EXERCISE REQUIREMENTS:
1. Set down the stretch of the sermon text on rebuke and disagreement from "Before you post" through "of the brethren?", word for word.
2. Take the sermon text on rebuke and disagreement further, picking up right after its final sentence.

TEXT FOR ANALYSIS:
====================

The distinction is the what and the why. A biblical rebuke is aimed at clear, definable sin or heresy for the purpose of restoration and the protection of the flock. The worldly accusation we see today is aimed at a fellow believer over secondary matters—like politics or cultural disagreements—for the purpose of division and self-righteousness.

A key to this wisdom lies in understanding the difference between doctrinal disagreement and differences of opinion, a distinction that so many of God’s people are confusing in this hour.

Doctrinal issues ARE REQUIRED to be addressed at all times because they are harmful to the body of Christ, can lead people to hell, and further the agenda of Satan to deceive the saints.

The difference of opinion arguments are nonessential. We are allowed to have opinions, but our opinions are not God, nor are they sermons or prophetic words. Your personal convictions—meaning the things God has specifically told you not to do for reasons He has shared with you directly—are not for everyone else to follow either.

Scripture gives us clear examples for us to read and pray about:

  • Doctrine: In Galatians 2:11–14, Paul confronts Peter not over an opinion, but over an action that compromised the very doctrine of the gospel. Peter’s separation from Gentile believers was a doctrinal threat that required an open rebuke.
  • Difference of Opinion: In Acts 15:36–40, Paul and Barnabas had a sharp disagreement over taking John Mark on a mission. This was a conflict of judgment and wisdom, not doctrine. They separated, but the ministry continued, and both were still faithful servants of the Lord.

Learning to distinguish between a Galatians 2 moment (doctrine) and an Acts 15 moment (opinion) is more important now than ever for every believer who wants to fight the right war.

Before you post that comment, share that article, or speak against that fellow believer, ask yourself the question: Whose work am I doing right now? Am I building up the body of Christ, or have I joined the ranks of the accuser of the brethren?

The Parable of the Foolish and the Wise: Trading Oil for Outrage

The parable of the ten virgins in Matthew 25 provides a sobering warning for the distracted believer. Five were wise and five were foolish. All ten had lamps, and all ten were waiting for the bridegroom. On the surface, they looked the same. The difference was the oil.

“When the foolish took their lamps, they took no oil with them, but the wise took flasks of oil with their lamps.” (Matthew 25:3-4, ESV)

The oil represents a pure and Holy spiritual life, preparedness, and the indwelling of the Holy Spirit. It is the inner substance of our faith, not the outer performance. The foolish virgins were content with the external appearance of readiness (the lamp), but they neglected the internal reality (the oil).

====================

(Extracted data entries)
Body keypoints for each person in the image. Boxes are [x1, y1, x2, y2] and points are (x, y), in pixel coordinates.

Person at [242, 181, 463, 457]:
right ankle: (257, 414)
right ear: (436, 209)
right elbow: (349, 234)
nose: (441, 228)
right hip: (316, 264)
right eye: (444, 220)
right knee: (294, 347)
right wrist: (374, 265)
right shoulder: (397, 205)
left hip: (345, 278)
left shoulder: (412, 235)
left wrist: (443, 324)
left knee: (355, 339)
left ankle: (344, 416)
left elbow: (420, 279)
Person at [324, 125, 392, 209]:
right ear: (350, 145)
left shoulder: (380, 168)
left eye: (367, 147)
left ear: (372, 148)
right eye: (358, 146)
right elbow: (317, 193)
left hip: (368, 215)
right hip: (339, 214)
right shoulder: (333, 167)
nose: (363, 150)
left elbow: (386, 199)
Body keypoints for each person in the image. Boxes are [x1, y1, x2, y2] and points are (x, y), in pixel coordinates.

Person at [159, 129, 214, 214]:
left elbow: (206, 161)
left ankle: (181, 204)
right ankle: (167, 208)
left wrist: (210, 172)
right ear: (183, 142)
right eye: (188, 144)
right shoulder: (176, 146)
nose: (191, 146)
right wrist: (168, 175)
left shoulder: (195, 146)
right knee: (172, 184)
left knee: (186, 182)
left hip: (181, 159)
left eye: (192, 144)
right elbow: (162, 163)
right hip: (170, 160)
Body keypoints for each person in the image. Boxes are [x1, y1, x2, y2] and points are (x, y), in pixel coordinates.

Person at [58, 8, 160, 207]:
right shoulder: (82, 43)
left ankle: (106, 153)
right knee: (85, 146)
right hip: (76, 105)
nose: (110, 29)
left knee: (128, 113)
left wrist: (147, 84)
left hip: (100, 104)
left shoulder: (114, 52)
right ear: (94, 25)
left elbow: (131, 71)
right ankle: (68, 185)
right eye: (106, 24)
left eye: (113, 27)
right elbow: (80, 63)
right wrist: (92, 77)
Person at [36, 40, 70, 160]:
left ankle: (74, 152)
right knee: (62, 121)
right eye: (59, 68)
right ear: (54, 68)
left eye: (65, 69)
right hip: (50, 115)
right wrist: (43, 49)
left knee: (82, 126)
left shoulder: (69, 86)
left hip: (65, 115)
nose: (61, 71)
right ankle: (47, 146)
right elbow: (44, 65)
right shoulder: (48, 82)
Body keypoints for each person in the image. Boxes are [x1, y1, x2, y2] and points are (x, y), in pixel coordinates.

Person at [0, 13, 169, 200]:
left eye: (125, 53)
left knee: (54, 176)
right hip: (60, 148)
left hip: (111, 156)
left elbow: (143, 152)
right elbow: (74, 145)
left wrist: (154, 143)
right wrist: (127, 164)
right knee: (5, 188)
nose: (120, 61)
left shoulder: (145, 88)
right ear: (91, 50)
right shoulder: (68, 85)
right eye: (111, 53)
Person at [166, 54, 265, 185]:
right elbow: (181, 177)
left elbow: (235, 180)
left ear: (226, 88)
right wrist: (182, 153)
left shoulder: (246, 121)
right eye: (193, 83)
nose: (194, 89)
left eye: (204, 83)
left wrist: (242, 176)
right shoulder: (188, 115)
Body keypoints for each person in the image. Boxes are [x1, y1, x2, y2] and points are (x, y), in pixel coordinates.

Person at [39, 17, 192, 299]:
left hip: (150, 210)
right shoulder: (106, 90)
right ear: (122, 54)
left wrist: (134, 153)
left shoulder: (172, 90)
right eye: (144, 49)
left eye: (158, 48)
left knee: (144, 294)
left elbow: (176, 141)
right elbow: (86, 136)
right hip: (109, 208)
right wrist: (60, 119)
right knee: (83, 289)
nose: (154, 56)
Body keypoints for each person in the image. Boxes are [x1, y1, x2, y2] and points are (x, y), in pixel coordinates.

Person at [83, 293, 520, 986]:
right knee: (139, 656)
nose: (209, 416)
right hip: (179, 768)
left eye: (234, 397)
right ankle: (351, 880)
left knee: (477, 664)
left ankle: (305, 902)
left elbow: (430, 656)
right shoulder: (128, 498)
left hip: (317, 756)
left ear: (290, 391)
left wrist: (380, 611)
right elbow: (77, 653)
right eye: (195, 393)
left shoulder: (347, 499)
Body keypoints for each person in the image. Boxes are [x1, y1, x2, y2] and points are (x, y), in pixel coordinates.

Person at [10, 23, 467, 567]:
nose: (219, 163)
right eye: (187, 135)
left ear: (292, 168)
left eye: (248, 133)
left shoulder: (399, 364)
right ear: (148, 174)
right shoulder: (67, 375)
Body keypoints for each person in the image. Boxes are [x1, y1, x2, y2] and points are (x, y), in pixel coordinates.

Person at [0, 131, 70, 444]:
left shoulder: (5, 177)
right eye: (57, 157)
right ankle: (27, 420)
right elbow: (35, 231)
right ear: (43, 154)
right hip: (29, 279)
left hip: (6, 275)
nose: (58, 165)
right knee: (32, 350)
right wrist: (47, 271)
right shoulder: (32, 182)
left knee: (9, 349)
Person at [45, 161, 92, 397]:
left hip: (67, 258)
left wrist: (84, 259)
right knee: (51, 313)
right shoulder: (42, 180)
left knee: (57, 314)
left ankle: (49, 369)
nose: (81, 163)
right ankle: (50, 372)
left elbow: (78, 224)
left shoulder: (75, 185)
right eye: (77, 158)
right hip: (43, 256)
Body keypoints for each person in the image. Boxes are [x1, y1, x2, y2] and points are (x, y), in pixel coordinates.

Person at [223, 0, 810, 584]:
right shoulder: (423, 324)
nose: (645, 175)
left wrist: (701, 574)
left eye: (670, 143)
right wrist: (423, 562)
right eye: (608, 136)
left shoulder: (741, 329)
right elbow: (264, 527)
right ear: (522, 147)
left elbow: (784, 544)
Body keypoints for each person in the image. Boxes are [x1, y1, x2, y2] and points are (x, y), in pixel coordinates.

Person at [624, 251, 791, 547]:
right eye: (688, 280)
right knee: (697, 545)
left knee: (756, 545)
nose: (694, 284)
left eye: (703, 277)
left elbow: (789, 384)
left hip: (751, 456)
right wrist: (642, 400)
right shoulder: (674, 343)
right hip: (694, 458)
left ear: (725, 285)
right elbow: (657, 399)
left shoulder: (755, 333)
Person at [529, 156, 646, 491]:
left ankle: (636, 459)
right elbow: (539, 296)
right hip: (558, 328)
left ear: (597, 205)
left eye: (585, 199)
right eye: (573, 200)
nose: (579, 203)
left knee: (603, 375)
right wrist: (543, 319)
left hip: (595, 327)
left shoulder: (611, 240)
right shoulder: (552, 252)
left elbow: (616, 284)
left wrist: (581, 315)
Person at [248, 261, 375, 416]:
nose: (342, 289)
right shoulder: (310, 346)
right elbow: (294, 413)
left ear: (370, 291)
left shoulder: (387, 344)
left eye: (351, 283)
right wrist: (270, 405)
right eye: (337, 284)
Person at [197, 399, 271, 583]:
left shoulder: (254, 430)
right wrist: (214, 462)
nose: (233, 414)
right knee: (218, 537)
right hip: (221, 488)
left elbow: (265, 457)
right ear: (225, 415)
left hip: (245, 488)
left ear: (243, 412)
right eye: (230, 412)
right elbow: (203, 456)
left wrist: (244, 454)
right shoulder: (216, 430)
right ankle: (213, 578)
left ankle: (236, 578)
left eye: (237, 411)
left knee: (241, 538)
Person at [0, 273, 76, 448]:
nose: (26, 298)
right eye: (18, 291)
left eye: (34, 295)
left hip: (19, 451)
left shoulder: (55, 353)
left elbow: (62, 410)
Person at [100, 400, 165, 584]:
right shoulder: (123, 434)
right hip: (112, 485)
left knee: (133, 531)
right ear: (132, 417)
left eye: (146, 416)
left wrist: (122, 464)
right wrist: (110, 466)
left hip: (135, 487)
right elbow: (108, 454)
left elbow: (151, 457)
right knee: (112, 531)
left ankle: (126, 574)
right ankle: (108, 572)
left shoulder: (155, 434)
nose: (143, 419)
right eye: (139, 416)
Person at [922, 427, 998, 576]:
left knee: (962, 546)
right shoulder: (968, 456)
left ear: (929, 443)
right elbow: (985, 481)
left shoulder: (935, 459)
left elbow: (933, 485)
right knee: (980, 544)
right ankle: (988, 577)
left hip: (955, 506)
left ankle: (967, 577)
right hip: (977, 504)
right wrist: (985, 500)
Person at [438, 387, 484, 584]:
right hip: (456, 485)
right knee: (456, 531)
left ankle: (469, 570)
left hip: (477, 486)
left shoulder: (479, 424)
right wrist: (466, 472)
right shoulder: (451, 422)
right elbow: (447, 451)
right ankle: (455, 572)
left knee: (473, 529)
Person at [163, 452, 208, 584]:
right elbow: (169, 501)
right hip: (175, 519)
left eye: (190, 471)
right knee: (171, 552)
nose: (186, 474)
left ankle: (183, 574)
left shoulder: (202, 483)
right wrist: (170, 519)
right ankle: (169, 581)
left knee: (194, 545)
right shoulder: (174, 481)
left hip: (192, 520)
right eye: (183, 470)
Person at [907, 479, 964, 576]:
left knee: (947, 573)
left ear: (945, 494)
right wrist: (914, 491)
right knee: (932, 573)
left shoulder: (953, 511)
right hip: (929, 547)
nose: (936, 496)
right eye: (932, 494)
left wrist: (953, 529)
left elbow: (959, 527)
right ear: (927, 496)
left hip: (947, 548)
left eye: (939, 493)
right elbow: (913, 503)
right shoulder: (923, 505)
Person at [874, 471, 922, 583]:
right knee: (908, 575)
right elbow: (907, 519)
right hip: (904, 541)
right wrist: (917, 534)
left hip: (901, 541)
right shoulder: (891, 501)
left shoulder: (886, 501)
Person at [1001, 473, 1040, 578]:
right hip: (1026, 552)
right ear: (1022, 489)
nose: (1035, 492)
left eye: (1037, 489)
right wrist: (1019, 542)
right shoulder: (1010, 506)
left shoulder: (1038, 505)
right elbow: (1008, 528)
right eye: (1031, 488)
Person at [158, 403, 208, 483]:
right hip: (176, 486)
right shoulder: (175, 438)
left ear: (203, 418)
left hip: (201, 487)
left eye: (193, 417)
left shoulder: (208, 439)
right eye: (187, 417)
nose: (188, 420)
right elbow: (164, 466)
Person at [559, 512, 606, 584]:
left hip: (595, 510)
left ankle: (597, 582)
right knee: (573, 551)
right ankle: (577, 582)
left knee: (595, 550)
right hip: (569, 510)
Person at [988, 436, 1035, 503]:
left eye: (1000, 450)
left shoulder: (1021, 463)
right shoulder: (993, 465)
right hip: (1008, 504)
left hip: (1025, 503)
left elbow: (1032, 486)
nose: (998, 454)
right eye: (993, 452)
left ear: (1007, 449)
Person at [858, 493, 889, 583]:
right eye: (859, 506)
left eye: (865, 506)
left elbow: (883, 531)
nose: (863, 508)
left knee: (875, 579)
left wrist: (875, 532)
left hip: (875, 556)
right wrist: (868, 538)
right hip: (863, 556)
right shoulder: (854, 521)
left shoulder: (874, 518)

====================

ANSWERS PROVIDED:
1.
Before you post that comment, share that article, or speak against that fellow believer, ask yourself the question: Whose work am I doing right now? Am I building up the body of Christ, or have I joined the ranks of the accuser of the brethren?

2.
How does this relate to the culture war? It is easy to carry the lamp of outrage. It is easy to post, argue, and signal our allegiance to a side. This is the outward activity that makes us feel like we are bearing fruit. But it is entirely possible to do all this while our own flask of oil is empty.

We can become so consumed with fighting external battles that we neglect prayer, Bible study, personal holiness, and communion with God. We spend all our time trying to fix the world while our own souls are withering.

The foolish virgins were distracted by a lesser thing. When the call came, they were busy trying to acquire what they should have been cultivating all along. They missed the bridegroom and the wise virgins didn’t feel sorry for them.

We are in danger of the same fate. Christ is coming. Will he find us engaged in the Great Commission, making disciples of all nations? Or will he find us exhausted and embittered from fighting earthly preferences and battles he never called us to, with no oil left in our lamps?

God has a lot to say in this hour. The question for every believer is this: Are you listening to Him? Or are you allowing yourself to be rocked to sleep by the soothing, familiar lullaby of your culture? Have your loyalties to people, to political figures, and to your own ethnic identity become so loud that they have drowned out the voice of the Shepherd?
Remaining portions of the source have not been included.